Era época anterior à microbiologia, aos antibióticos e aos raios-X; quando famílias inteiras morriam de uma doença que parecia sugar a vida das pessoas lentamente, a explicação vampiresca não era mais absurda que qualquer outra teoria disponível. As informações não eram tão rápidas como hoje e mesmo médicos não tinham acesso a tudo o que era descoberto em todas as partes do mundo.

E, de forma perversa, seus rituais funcionavam. Não porque queimar corações matasse vampiros, mas porque eventualmente a epidemia de tuberculose passou, como todas as epidemias fazem. Para as famílias que realizaram os rituais e depois viram a doença desaparecer, a correlação era evidência suficiente de causalidade. Não apenas isso, há inúmeras variedades de tuberculose e nem sempre elas são bacilíferas, isto é, contagiosas.
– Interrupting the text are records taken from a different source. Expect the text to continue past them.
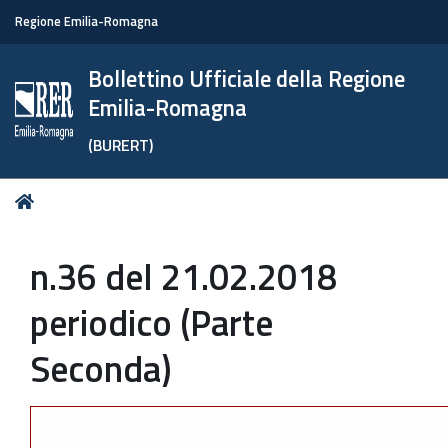
Regione Emilia-Romagna
Bollettino Ufficiale della Regione
Emilia-Romagna
(BURERT)
Tu
Home
sei
qui:
n.36 del 21.02.2018
periodico (Parte
Seconda)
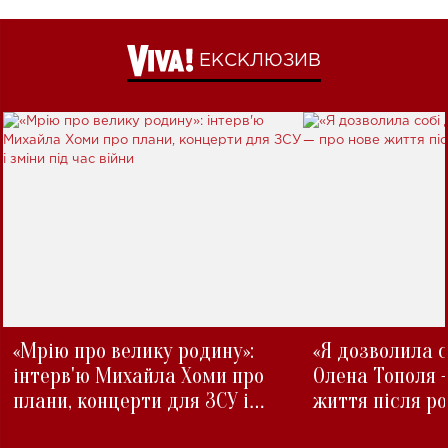
ЕКСКЛЮЗИВ
«Мрію про велику родину»:
«Я дозволила с
інтерв'ю Михайла Хоми про
Олена Тополя 
плани, концерти для ЗСУ і
життя після р
зміни під час війни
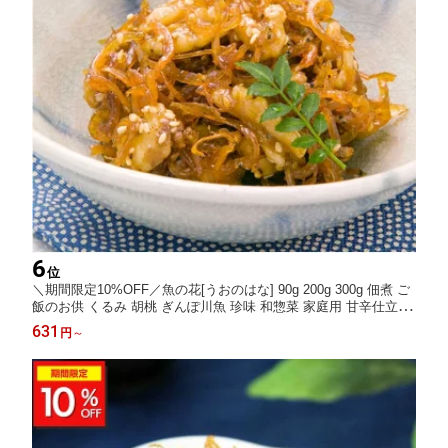
6
位
＼期間限定10%OFF／魚の花[うおのはな] 90g 200g 300g 佃煮 ご
飯のお供 くるみ 胡桃 ぎんぽ川魚 珍味 和惣菜 家庭用 甘辛仕立て
常備菜 朝食 お弁当 晩酌 おつまみ 敬老の日 ギフト 贈答用 お取り
631
円
～
寄せ グルメ お中元 夏ギフト 冬ギフト 人気 金沢名物 金沢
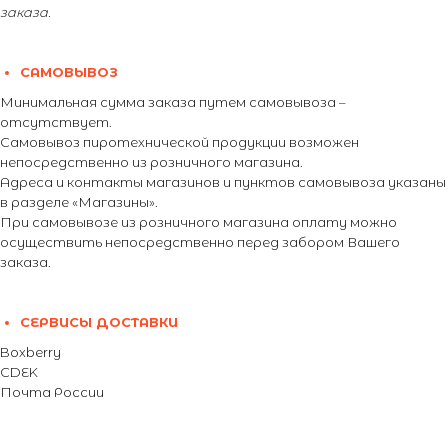
заказа.
САМОВЫВОЗ
Минимальная сумма заказа путем самовывоза –
отсутствует.
Самовывоз пиротехнической продукции возможен
непосредственно из розничного магазина.
Адреса и контакты магазинов и пунктов самовывоза указаны
в разделе «Магазины».
При самовывозе из розничного магазина оплату можно
осуществить непосредственно перед забором Вашего
заказа.
СЕРВИСЫ ДОСТАВКИ
Boxberry
CDEK
Почта России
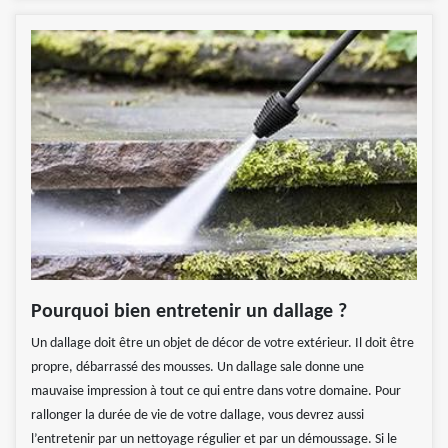
Pourquoi bien entretenir un dallage ?
Un dallage doit être un objet de décor de votre extérieur. Il doit être
propre, débarrassé des mousses. Un dallage sale donne une
mauvaise impression à tout ce qui entre dans votre domaine. Pour
rallonger la durée de vie de votre dallage, vous devrez aussi
l’entretenir par un nettoyage régulier et par un démoussage. Si le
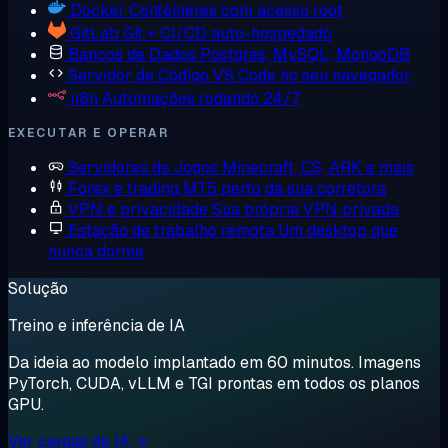
Docker
Contêineres com acesso root
GitLab
Git + CI/CD auto-hospedado
Bancos de Dados
Postgres, MySQL, MongoDB
Servidor de Código
VS Code no seu navegador
n8n
Automações rodando 24/7
EXECUTAR E OPERAR
Servidores de Jogos
Minecraft, CS, ARK e mais
Forex e trading
MT5 perto da sua corretora
VPN e privacidade
Sua própria VPN privada
Estação de trabalho remota
Um desktop que
nunca dorme
Solução
Treino e inferência de IA
Da ideia ao modelo implantado em 60 minutos. Imagens
PyTorch, CUDA, vLLM e TGI prontas em todos os planos
GPU.
Ver cargas de IA →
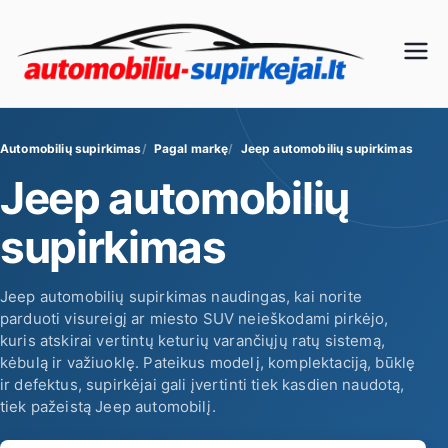
Eiti
prie
Au
turinio
to
Automobilių supirkimas
Pagal markę
Jeep automobilių supirkimas
mo
Jeep automobilių
bili
supirkimas
ų
Jeep automobilių supirkimas naudingas, kai norite
parduoti visureigį ar miesto SUV neieškodami pirkėjo,
su
kuris atskirai vertintų keturių varančiųjų ratų sistemą,
kėbulą ir važiuoklę. Pateikus modelį, komplektaciją, būklę
pir
ir defektus, supirkėjai gali įvertinti tiek kasdien naudotą,
tiek pažeistą Jeep automobilį.
ki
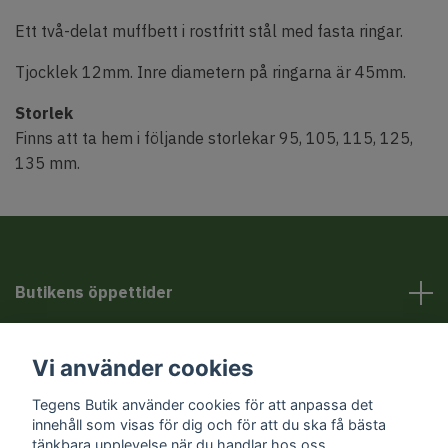
Ett
två-delat muffbett i rostfritt stål med fasta ringar.
Tjocklek 12mm. Inre diametern på ringarna är 45mm.
Storlek
Finns att ta hem i följande storlekar 95, 105, 115, 125,
135 mm.
Butikens öppettider
Kundservice
Vi använder cookies
Tegens Butik använder cookies för att anpassa det
Sociala medier
innehåll som visas för dig och för att du ska få bästa
tänkbara upplevelse när du handlar hos oss.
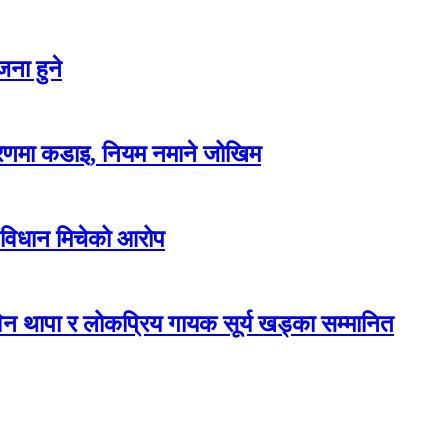
ना हुने
करणमा कडाइ, नियम नमाने जोखिम
 विधान मिचेको आरोप
न थापा र लोकप्रिय गायक सूर्य खड्का सम्मानित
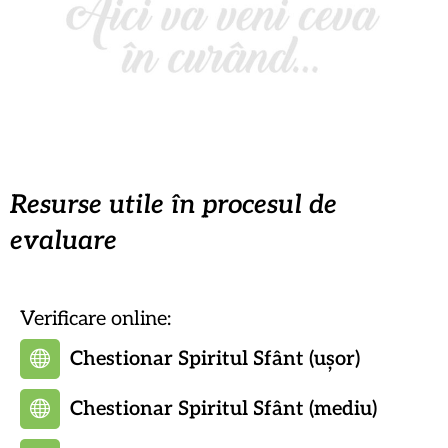
Resurse utile în procesul de
evaluare
Verificare online:
Chestionar Spiritul Sfânt (ușor)
Chestionar Spiritul Sfânt (mediu)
Quando Stetson publicou seu ensaio “The Animistic Vampire in New England” em 1896, ele estava documentando não apenas superstições rurais, mas o momento em que uma forma de conhecimento estava sendo substituída por outra. Os vampiros da Nova Inglaterra não desapareceram porque foram derrotados por estacas no coração, mas porque foram exorcizados por algo muito mais poderoso: o entendimento científico.
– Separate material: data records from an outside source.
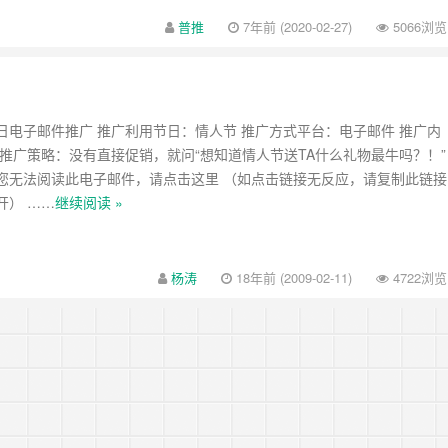
普推
7年前 (2020-02-27)
5066浏览
日电子邮件推广 推广利用节日：情人节 推广方式平台：电子邮件 推广内
 推广策略：没有直接促销，就问“想知道情人节送TA什么礼物最牛吗？！”
您无法阅读此电子邮件，请点击这里 （如点击链接无反应，请复制此链接
开） ……
继续阅读 »
杨涛
18年前 (2009-02-11)
4722浏览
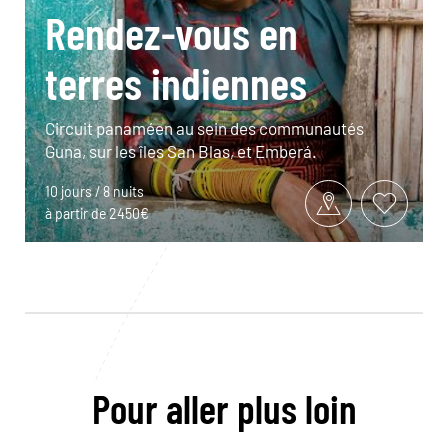
Rendez-vous en
terres indiennes
Circuit panaméen au sein des communautés
Guna, sur les îles San Blas, et Emberá.
10 jours / 8 nuits
à partir de 2450€
Pour aller plus loin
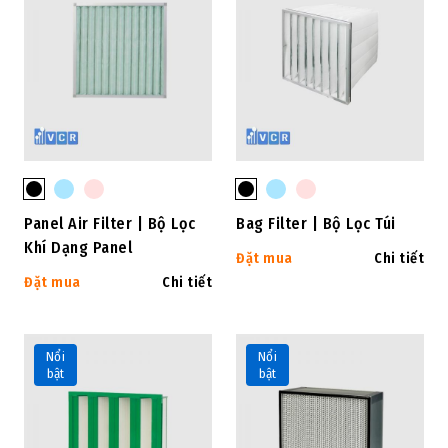
Panel Air Filter | Bộ Lọc
Bag Filter | Bộ Lọc Túi
Khí Dạng Panel
Đặt mua
Chi tiết
Đặt mua
Chi tiết
Nổi
Nổi
bật
bật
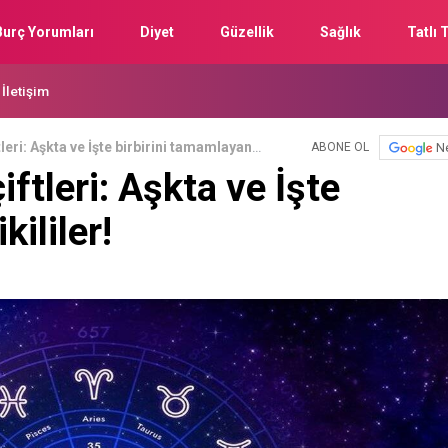
Burç Yorumları
Diyet
Güzellik
Sağlık
Tatlı T
İletişim
leri: Aşkta ve İşte birbirini tamamlayan
N
ABONE OL
ftleri: Aşkta ve İşte
kililer!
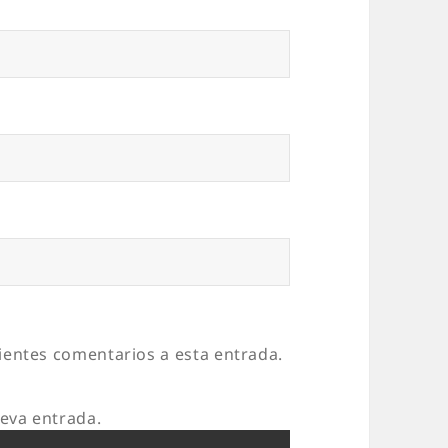
uientes comentarios a esta entrada.
ueva entrada.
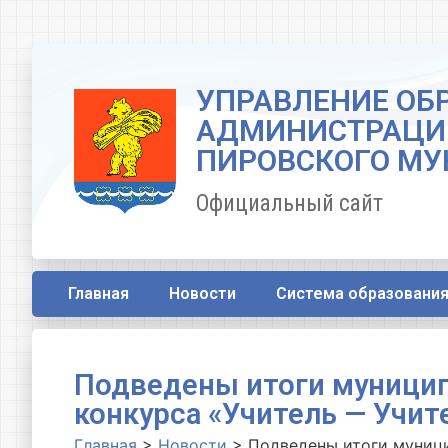
УПРАВЛЕНИЕ ОБ
АДМИНИСТРАЦИ
ПИРОВСКОГО МУ
Официальный сайт
Главная
Новости
Система образовани
Подведены итоги муници
конкурса «Учитель — Учит
Главная
>
Новости
>
Подведены итоги муници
Assim, enquanto Mercy Brown permanece em seu túmulo em Exeter – desta vez, esperamos, permanentemente –, sua história continua a nos lembrar que a linha entre conhecimento e superstição é às vezes mais tênue do que gostaríamos de admitir. Se há uma lição a ser extraída desta sombria crônica da Nova Inglaterra oitocentista, é esta: vampiros podem não existir, mas a ignorância científica certamente pode sugar a vida de uma comunidade inteira.

Descanse em paz Nellie, descanse em paz Mercy.